BU.510.650 – Data Analytics Assignment # 5
Hello, dear friend, you can consult us at any time if you have any questions, add WeChat: daixieit
BU.510.650 – Data Analytics
Assignment # 5
Please submit two documents: Your answers to each part of every question in .pdf or .doc format, and your R script, in .R format. In your document with answers, please do not respond with R output only. While it is okay to include R output in that document, please make sure you spell out the response to the question asked. Please submit your assignment through Blackboard and name your files using the convention LastName_FirstName_AssignmentNumber. For example, Yazdi_Mohammad_5.pdf and Yazdi_Mohammad_5.R.
For answering questions 1 and 2: Please watchAdvertising ExampleandToyota Examplerecording of class, explaining Linear Regression in R.
For answering questions 3: Please watchLogistic Regression in Rrecording of class, explaining Logistic Regression in R.
1. This question involves the use of simple linear regression on the Bikeshare data set (adapted from a data set of bike rentals from DC’s Capital Bikeshare system – see the following url for details: https://archive.ics.uci.edu/ml/datasets/bike+sharing+dataset). The following is a brief description of the data, which is in the file Bikeshare.csv on Blackboard.
• Temperature – normalized temperature in Celsius, derived according to: (temperature on that day - t_min)/(t_max - t_min), where t_min = -8, t_max = +39 (minimum and maximum temperatures encountered during the time period the data was collected).
• Humidity – normalized humidity, derived according to: Humidity (measured on a scale of 0 to 100) on that day / 100.
• Windspeed – normalized windspeed in km/h, derived according to: Windspeed on that day / wind_max, where wind_max = 67, the fastest wind encountered during the time period the data was collected.
• Rentals – number of bikes rented on that day.
Hint: Keep the dataset in the normalized values and do NOT change the normalized to original values.

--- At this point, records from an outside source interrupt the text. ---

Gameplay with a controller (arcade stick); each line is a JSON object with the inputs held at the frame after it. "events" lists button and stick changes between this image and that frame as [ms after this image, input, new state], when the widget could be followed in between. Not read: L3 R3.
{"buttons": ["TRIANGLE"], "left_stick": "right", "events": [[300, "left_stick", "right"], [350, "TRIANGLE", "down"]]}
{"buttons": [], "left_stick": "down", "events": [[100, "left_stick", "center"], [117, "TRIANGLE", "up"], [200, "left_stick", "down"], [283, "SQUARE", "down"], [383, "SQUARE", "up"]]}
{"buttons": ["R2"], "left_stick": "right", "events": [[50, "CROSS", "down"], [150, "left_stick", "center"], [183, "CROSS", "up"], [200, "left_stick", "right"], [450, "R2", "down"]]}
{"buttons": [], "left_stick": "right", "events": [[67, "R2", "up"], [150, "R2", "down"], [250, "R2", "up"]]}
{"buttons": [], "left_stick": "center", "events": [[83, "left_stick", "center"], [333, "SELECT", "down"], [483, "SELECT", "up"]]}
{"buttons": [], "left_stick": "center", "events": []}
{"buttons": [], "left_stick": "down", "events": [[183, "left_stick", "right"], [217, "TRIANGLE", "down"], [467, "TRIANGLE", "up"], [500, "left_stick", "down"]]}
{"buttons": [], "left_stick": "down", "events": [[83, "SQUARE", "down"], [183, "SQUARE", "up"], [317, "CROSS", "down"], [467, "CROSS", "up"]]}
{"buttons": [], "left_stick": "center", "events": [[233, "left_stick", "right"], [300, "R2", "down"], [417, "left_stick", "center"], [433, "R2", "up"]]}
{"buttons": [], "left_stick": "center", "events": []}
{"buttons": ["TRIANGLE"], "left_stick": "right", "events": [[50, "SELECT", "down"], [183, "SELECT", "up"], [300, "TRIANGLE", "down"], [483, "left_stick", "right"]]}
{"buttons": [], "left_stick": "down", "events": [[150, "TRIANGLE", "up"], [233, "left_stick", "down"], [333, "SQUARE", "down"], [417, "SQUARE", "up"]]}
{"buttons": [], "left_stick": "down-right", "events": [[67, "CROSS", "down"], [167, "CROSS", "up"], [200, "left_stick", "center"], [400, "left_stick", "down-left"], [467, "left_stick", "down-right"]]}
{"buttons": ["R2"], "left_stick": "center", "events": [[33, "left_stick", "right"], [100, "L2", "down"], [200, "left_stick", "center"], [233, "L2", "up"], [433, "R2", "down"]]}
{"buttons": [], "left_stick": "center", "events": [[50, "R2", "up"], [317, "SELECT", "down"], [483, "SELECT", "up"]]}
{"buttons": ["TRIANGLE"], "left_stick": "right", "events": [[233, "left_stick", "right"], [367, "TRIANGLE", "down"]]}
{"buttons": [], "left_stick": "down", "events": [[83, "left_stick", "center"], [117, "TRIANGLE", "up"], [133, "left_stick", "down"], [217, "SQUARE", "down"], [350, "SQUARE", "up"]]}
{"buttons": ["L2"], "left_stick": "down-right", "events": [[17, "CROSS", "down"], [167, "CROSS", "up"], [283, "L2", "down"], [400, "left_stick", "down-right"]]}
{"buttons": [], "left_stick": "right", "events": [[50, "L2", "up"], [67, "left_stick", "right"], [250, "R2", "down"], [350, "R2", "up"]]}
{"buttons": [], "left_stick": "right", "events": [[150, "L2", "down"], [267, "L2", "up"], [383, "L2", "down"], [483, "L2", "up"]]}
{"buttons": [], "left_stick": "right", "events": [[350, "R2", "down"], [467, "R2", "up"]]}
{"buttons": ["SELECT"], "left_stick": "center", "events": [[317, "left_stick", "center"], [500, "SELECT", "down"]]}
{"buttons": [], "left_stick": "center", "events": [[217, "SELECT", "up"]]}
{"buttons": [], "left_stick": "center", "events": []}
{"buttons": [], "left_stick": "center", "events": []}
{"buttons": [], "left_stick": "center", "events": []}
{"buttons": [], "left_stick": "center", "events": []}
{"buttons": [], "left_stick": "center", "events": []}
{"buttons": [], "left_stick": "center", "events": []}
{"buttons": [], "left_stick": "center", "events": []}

a) First, read the data in Bikeshare.csv to a data frame called Bikeshare. Use the lm() function to run a simple linear regression with “Rentals” as the output variable and “Temperature” as the input variable. Use the summary() function to print the results.
• Comment on the output. Specifically: Does temperature have a statistically significant effect on the number of rentals?
• What is the effect of a one degree (Celsius) change in temperature on the rentals? Hint: The answer to this question is the same as the answer to the following question:
what is the effect of a 1/47 degree Celsius change in normalized temperature on the rental b) Repeat part (a), but this time with “Humidity” as the input variable.
c) Repeat part (a), but this time with “Windspeed” as the input variable.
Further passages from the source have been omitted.